DAMARISCOTTA — The summer season continues at Lincoln County Historical Association’s Chapman-Hall House with its costume exhibit with all new clothing. Ten new mannequins, adults and children, are now part of the permanent displays and have been arranged in each of the downstairs rooms and in the upstairs bedroom.

The circa 1870s silk gown, that originally greeted visitors in the downstairs bedroom, now resides in the rug room on the second floor. The historical re-enactors who shared their extra clothing include Yvette Clark, of Vermont; Sharon Bell, of New York; and Beth Gilgun and Michelle Held, both of Massachusetts. The children’s clothes were made by Stewardship Committee members, according to a news release from Louise Miller.

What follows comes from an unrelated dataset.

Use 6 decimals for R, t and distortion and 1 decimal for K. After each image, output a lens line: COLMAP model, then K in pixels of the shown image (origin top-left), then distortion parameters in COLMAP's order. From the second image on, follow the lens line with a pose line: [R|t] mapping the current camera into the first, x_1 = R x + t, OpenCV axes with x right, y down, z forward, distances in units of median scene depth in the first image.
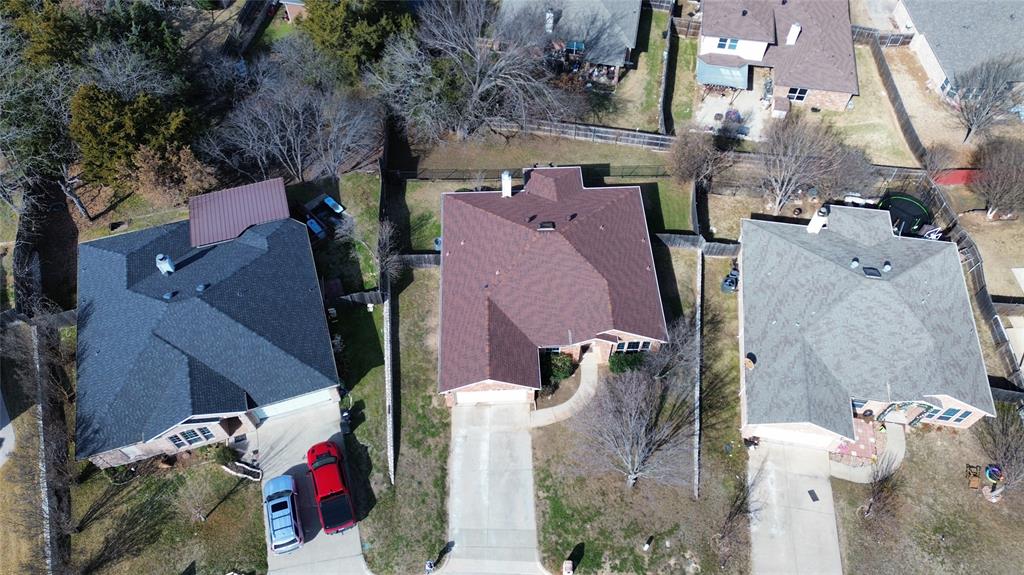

The season got a great kickoff with a Father’s Day demonstration of traditional blacksmithing methods by Jeff Miller that brought a record number of visitors. Bath Savings Bank sponsored the event, held on the grounds of the antique cape on Main Street.

Silk gown 1870s style on display at the Chapman-Hall House in Damariscotta. Photo courtesy of the Lincoln County Historical Association

The house boasts refurbished windows all around the first floor. The second floor windows will require complete replacement. The steps to that end are now being put in place. The plaster on the North and East walls of the downstairs bedroom has been repaired. Darryn Peterson, of Nobleboro, had the work completed for opening day despite the cold, wet spring.

Again this year, the Old Bristol Garden Club invited the Stewardship Committee to submit a proposal for the club to consider funding. The Nine Patch Garden proposal was funded with an award of $100. The Nine Patch Garden was one of the activities for the children who attended the Summer with the Past — Discovering 18th & 19th Century Art, Crafts and History program at Chapman-Hall June 24-28. Using the traditional quilt pattern as the design to follow, the children learned planting basics, use of color and plant care, while putting their planters together, according to the release.

The Stewardship Committee would like to acknowledge Ernie McNiff, who retired as a docent this year after many years of volunteering. He particularly enjoyed sharing with visitors the cat paw print found in one of the bricks that makes up the hearth of the Parlor fireplace.

Zibette Dean, a Stewardship Committee member, is the association’s ace herb gardener. Zibette has the herb garden looking so well. A few plants needed to be replaced after the rough winter, yet the garden is full of lush growth with the various plants showing off their flowers as the summer goes along. Do stop and enjoy the garden before or after your tour of the house.

The Chapman-Hall House is one of three Lincoln County Historical Association sites.

LCHA is a nonprofit organization that provides stewardship for the 1754 Chapman-Hall House in Damariscotta, the 1761 Pownalborough Courthouse in Dresden, and the 1811 Old Jail and Museum in Wiscasset.